____ Supplied data

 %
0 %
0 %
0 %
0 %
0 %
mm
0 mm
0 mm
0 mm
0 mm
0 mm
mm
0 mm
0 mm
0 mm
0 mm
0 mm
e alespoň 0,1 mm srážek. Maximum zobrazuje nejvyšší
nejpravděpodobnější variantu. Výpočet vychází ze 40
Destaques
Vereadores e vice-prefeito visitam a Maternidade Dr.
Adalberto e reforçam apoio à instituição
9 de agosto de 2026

________
____ Supplied data

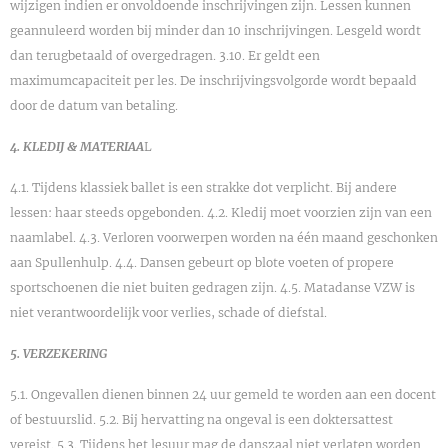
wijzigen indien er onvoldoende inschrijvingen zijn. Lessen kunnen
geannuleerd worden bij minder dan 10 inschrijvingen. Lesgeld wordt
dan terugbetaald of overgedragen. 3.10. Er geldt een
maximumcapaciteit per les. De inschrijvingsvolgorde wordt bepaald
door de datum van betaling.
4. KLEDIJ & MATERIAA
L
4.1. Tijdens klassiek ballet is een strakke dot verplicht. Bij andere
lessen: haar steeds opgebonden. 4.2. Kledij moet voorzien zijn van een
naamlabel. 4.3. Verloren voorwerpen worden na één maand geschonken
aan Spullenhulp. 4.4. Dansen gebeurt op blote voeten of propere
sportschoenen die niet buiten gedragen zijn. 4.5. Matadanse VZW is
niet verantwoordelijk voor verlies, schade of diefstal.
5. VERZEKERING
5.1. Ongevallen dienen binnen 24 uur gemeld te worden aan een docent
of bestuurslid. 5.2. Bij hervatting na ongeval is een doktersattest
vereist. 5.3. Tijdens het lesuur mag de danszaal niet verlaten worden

________

▶ [About this exercise] The answer is the lines above between the line holding "naamlabel. 4.3. Verloren" and the line holding "5. VERZEKERING", inclusive, each written out exactly, and no others.

▶ [Expected answer]
naamlabel. 4.3. Verloren voorwerpen worden na één maand geschonken
aan Spullenhulp. 4.4. Dansen gebeurt op blote voeten of propere
sportschoenen die niet buiten gedragen zijn. 4.5. Matadanse VZW is
niet verantwoordelijk voor verlies, schade of diefstal.
5. VERZEKERING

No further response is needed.